**EXERCISE:** Across the records, how many lines contain "underside"? Answer with the number alone.

··· EXERCISE INPUTS ···

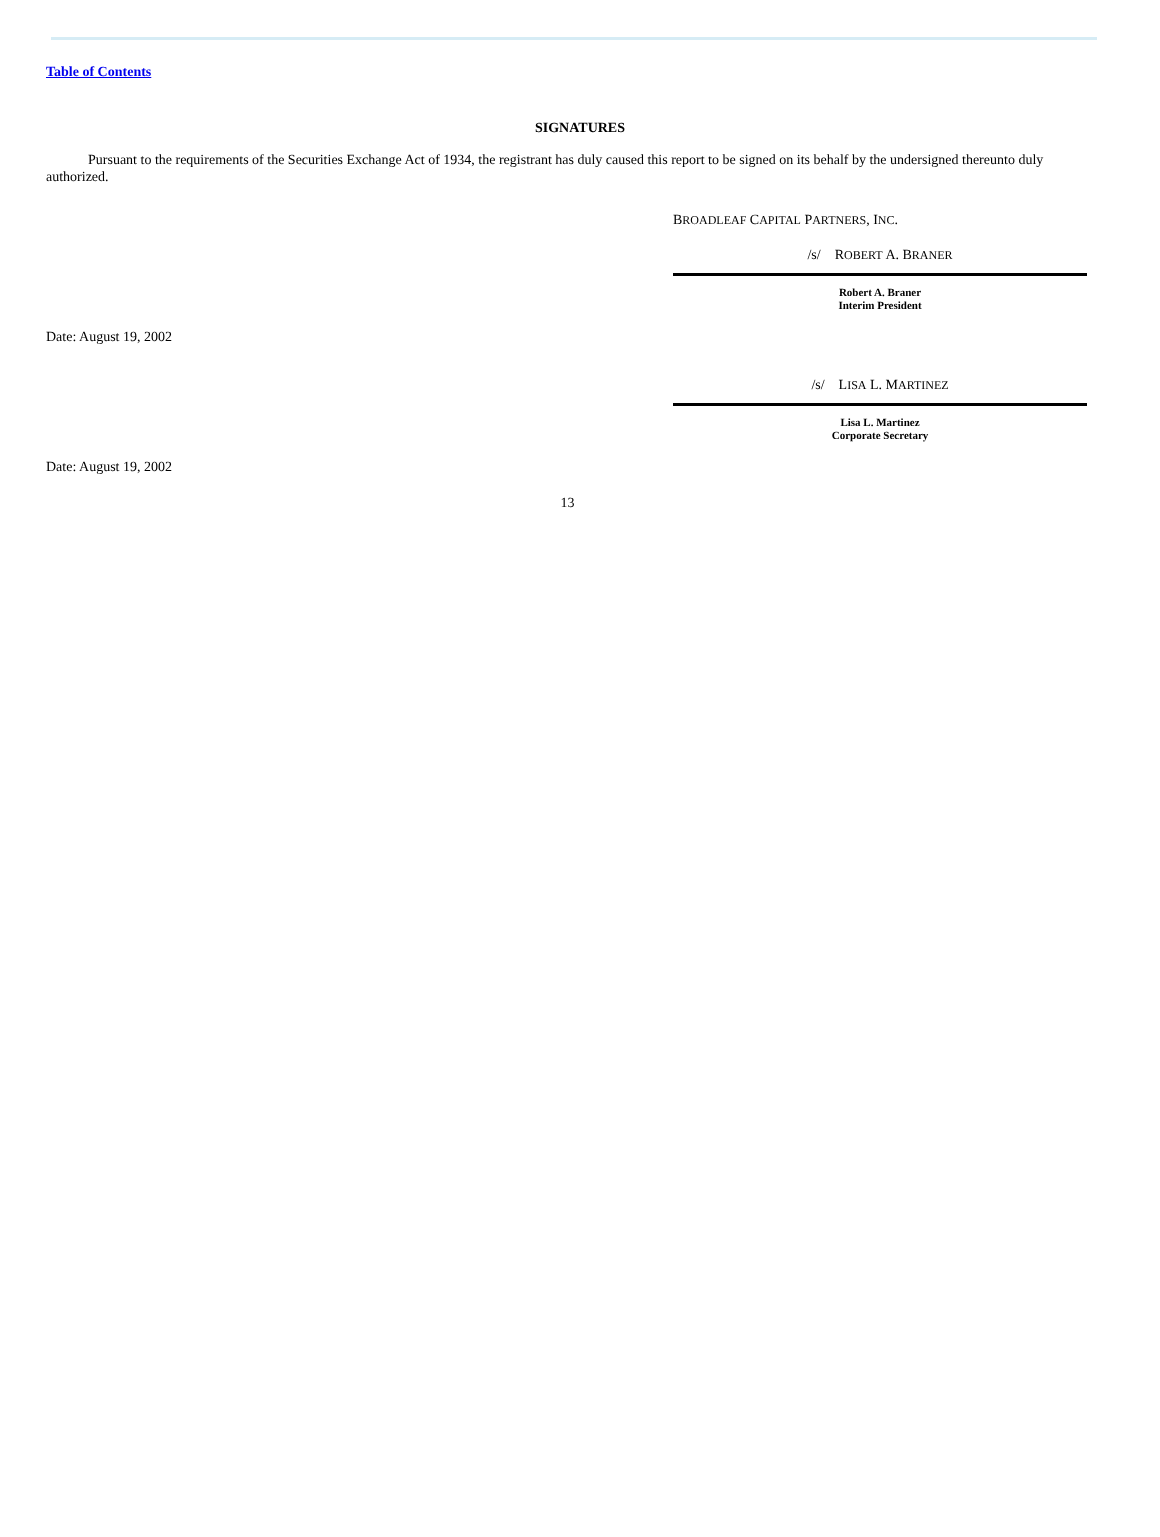Table of Contents
SIGNATURES
Pursuant to the requirements of the Securities Exchange Act of 1934, the registrant has duly caused this report to be signed on its behalf by the undersigned thereunto duly authorized.
BROADLEAF CAPITAL PARTNERS, INC.
/s/ ROBERT A. BRANER
Robert A. Braner
Interim President
Date: August 19, 2002
/s/ LISA L. MARTINEZ
Lisa L. Martinez
Corporate Secretary
Date: August 19, 2002
13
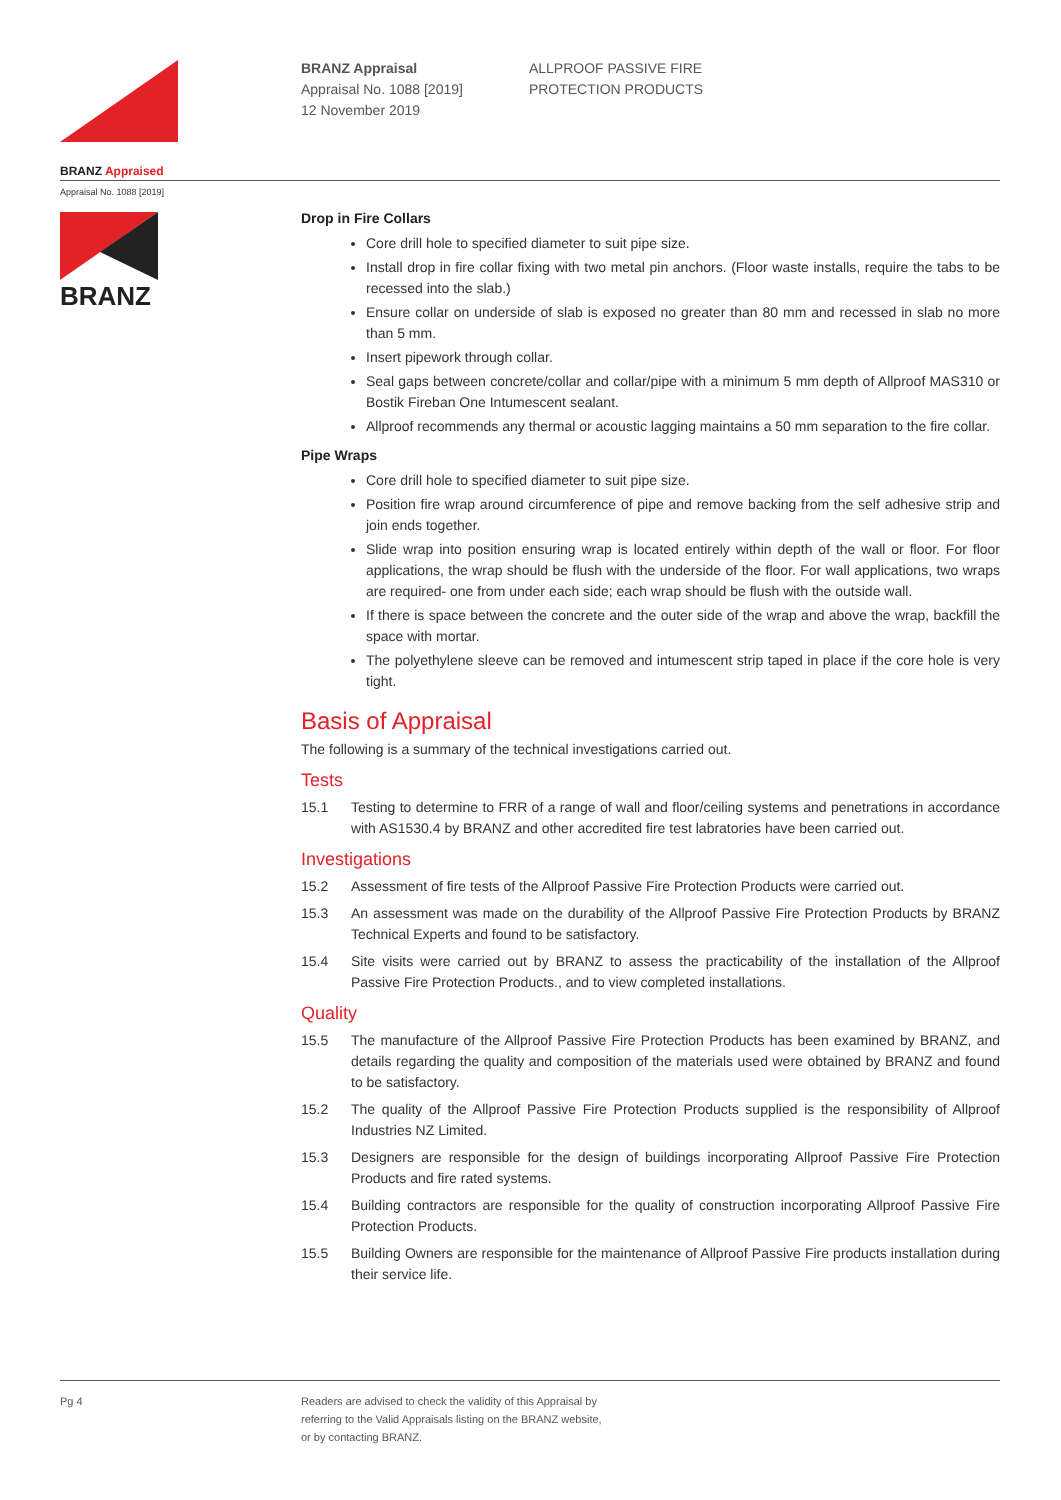BRANZ Appraised
Appraisal No. 1088 [2019]
BRANZ Appraisal
Appraisal No. 1088 [2019]
12 November 2019
ALLPROOF PASSIVE FIRE
PROTECTION PRODUCTS
BRANZ
Drop in Fire Collars
Core drill hole to specified diameter to suit pipe size.
Install drop in fire collar fixing with two metal pin anchors. (Floor waste installs, require the tabs to be recessed into the slab.)
Ensure collar on underside of slab is exposed no greater than 80 mm and recessed in slab no more than 5 mm.
Insert pipework through collar.
Seal gaps between concrete/collar and collar/pipe with a minimum 5 mm depth of Allproof MAS310 or Bostik Fireban One Intumescent sealant.
Allproof recommends any thermal or acoustic lagging maintains a 50 mm separation to the fire collar.
Pipe Wraps
Core drill hole to specified diameter to suit pipe size.
Position fire wrap around circumference of pipe and remove backing from the self adhesive strip and join ends together.
Slide wrap into position ensuring wrap is located entirely within depth of the wall or floor. For floor applications, the wrap should be flush with the underside of the floor. For wall applications, two wraps are required- one from under each side; each wrap should be flush with the outside wall.
If there is space between the concrete and the outer side of the wrap and above the wrap, backfill the space with mortar.
The polyethylene sleeve can be removed and intumescent strip taped in place if the core hole is very tight.
Basis of Appraisal
The following is a summary of the technical investigations carried out.
Tests
15.1 Testing to determine to FRR of a range of wall and floor/ceiling systems and penetrations in accordance with AS1530.4 by BRANZ and other accredited fire test labratories have been carried out.
Investigations
15.2 Assessment of fire tests of the Allproof Passive Fire Protection Products were carried out.
15.3 An assessment was made on the durability of the Allproof Passive Fire Protection Products by BRANZ Technical Experts and found to be satisfactory.
15.4 Site visits were carried out by BRANZ to assess the practicability of the installation of the Allproof Passive Fire Protection Products., and to view completed installations.
Quality
15.5 The manufacture of the Allproof Passive Fire Protection Products has been examined by BRANZ, and details regarding the quality and composition of the materials used were obtained by BRANZ and found to be satisfactory.
15.2 The quality of the Allproof Passive Fire Protection Products supplied is the responsibility of Allproof Industries NZ Limited.
15.3 Designers are responsible for the design of buildings incorporating Allproof Passive Fire Protection Products and fire rated systems.
15.4 Building contractors are responsible for the quality of construction incorporating Allproof Passive Fire Protection Products.
15.5 Building Owners are responsible for the maintenance of Allproof Passive Fire products installation during their service life.
Pg 4 Readers are advised to check the validity of this Appraisal by
referring to the Valid Appraisals listing on the BRANZ website,
or by contacting BRANZ.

···

**EXPECTED OUTPUT:** 2